Highlights of the approved project list include:

  • Ten water supply projects are estimated to provide 4.1 million gallons per day (mgd) of alternative water supply and to conserve 0.6 mgd.
    • Water conservation projects include Orange County Utilities’ Waterwise Neighbor Program and, programs in Seminole and Volusia counties.
    • Reclaimed water retrofits and other reuse projects were approved for funding in Deltona, Daytona Beach, Jacksonville, Ocoee and Ormond Beach.
  • Twelve water quality protection projects are estimated to reduce nutrient loads by 27,690 pounds of total nitrogen per year and 58,050 pounds of total phosphorus per year. These include:
    • Septic to sewer conversion projects in Atlantic Beach, Indian River County, Longwood, Ocala, Putnam County and South Daytona Beach.
    • Wastewater treatment improvements and/or expansion in Altamonte Springs, Cocoa Beach, Edgewater, Ocala, and Ormond Beach.
  • Two flood projection projects in St. Augustine and Jacksonville are estimated to protect 56 acres.
  • Three natural systems restoration projects are estimated to provide an aquifer recharge benefit of 9.2 mgd to Silver Springs and Volusia Blue Spring.
  • The approved list includes 11 springs restoration projects benefitting Outstanding Florida Springs, including five projects benefitting Silver Springs.
  • Projects are located in Brevard, Duval, Indian River, Marion, Orange, Putnam, Seminole, St. Johns and Volusia counties.

Fifty-four applications totaling $33.4 million in requested district funding were ranked and scored based on core mission benefits, cost effectiveness, likelihood of successful and timely completion, and application quality and completeness.

Projects must begin during fiscal year 2019 and be completed within two years.

The board also approved a list of 17 projects that provide water quantity and/or water quality improvements to Outstanding Florida Springs within the district. The project list will be sent to the Florida Department of Environmental Protection (FDEP) and the Florida Legislature for approval.

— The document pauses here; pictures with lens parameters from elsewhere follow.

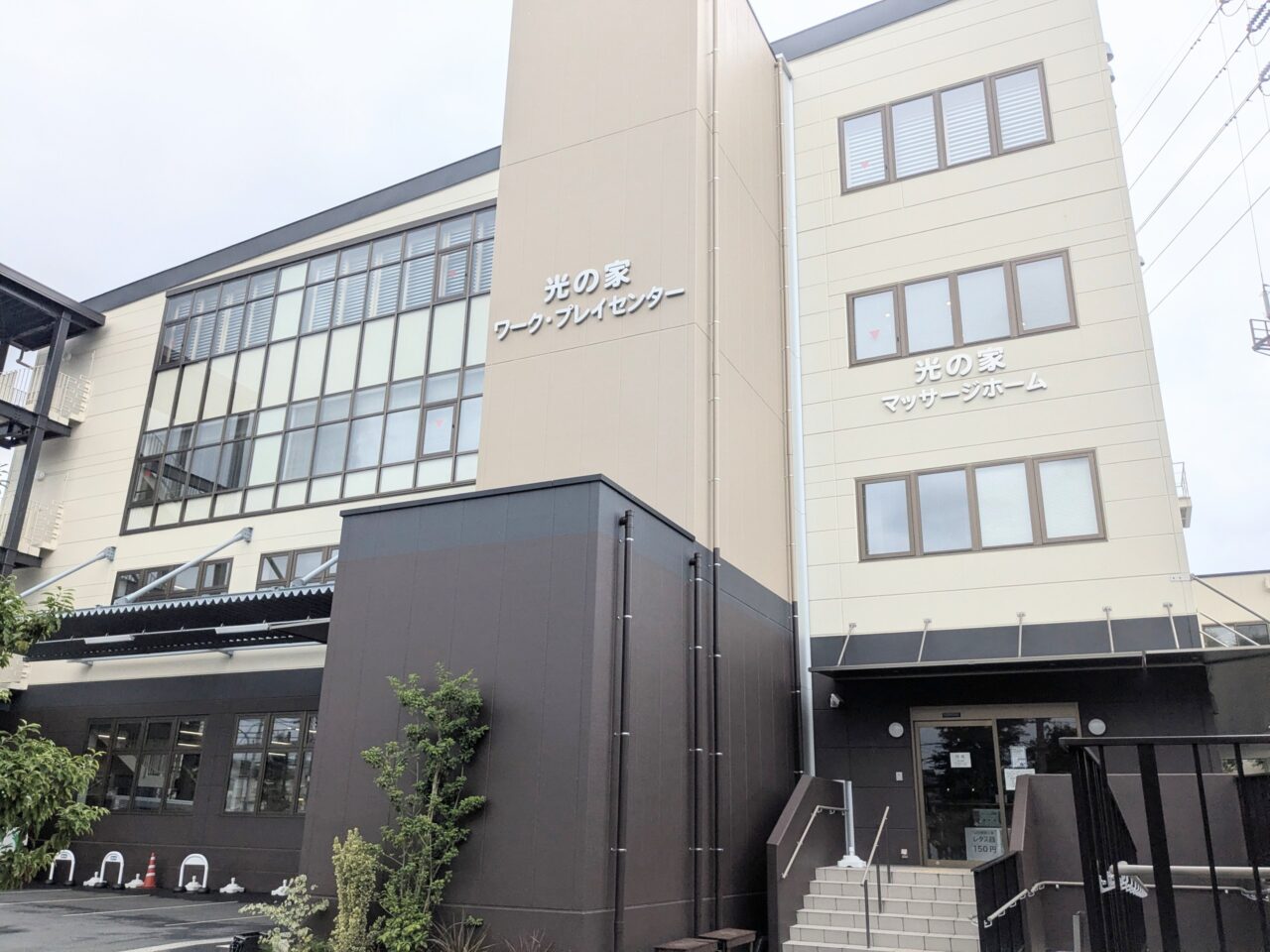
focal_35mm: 27
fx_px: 991
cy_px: 476
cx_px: 635
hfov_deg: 65.3
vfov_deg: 51.4
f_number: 1.73
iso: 47
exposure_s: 1/3891
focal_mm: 4.38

Between 2014 and 2018, nearly 100 district cost-share projects have reduced total nitrogen entering Florida’s springs by 1 million pounds per year and have conserved approximately 13 million gallons of water per day. During this same time period, cost-share programs have provided approximately $45 million in funding for springs restoration projects and FDEP has provided nearly $25 million toward these projects.